Singapore green pacts seek shared path to sustainable future


Way forward: Visitors at the Aviation Festival Asia 2023 in Singapore. Working with international partners, the city-state is further boosting collaboration and knowledge sharing between them on several fronts, including sustainable aviation. — Bloomberg

SINGAPORE: South-East Asia’s largest energy storage system on Jurong Island, built by Singapore’s Sembcorp Industries and launched in February, may well have a link to a little-known industrial area in the United Kingdom.

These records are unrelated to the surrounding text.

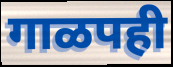
गाळपहीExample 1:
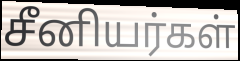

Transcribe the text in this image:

சீனியர்கள்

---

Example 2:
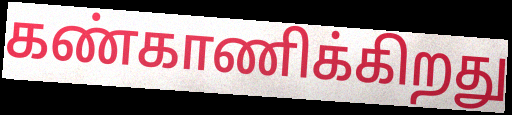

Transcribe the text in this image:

கண்காணிக்கிறது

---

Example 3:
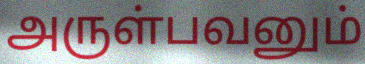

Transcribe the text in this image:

அருள்பவனும்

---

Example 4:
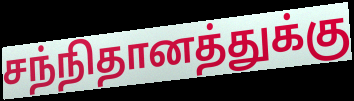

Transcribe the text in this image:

சந்நிதானத்துக்கு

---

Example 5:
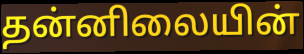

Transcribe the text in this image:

தன்னிலையின்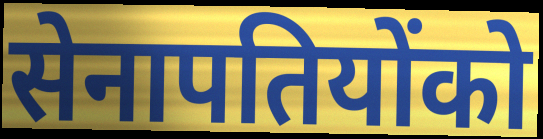
सेनापतियोंकोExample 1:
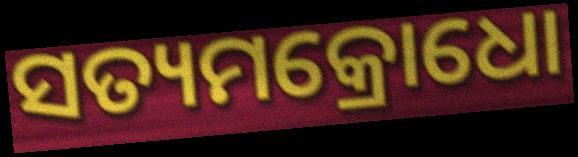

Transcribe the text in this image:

ସତ୍ୟମକ୍ରୋଧୋ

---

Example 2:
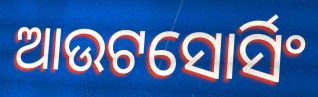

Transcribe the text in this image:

ଆଉଟସୋର୍ସିଂ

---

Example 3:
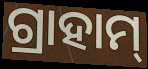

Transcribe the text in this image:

ଗ୍ରାହାମ୍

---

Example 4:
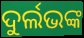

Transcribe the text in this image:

ଦୁର୍ଲଭଙ୍କ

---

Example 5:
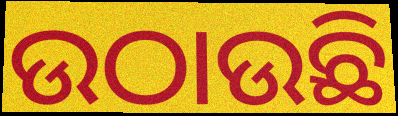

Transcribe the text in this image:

ଉଠାଉଛି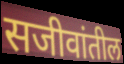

The company had earlier worked on a similar project at a manufacturing site in Teesside, in the north of England, allowing it to bring back to Singapore its learnings from there.

Another example of a Singapore company involved in green efforts in the UK is mooring solutions specialist Mooreast, which earlier in 2023 signed an agreement with the UK’s ScotWind to set up a manufacturing facility in Aberdeen, Scotland, to build subsea foundations that anchor offshore wind farms.

Such collaborations provide a glimpse of the potential that the green economy agreement signed last week between Singapore and the UK can bring.

This comes after a similar pact inked in 2022 with Australia.

Like any free trade deal, these green agreements can remove non-tariff barriers to trade in green goods and services, and help reduce regulatory burdens on businesses and increase their market access.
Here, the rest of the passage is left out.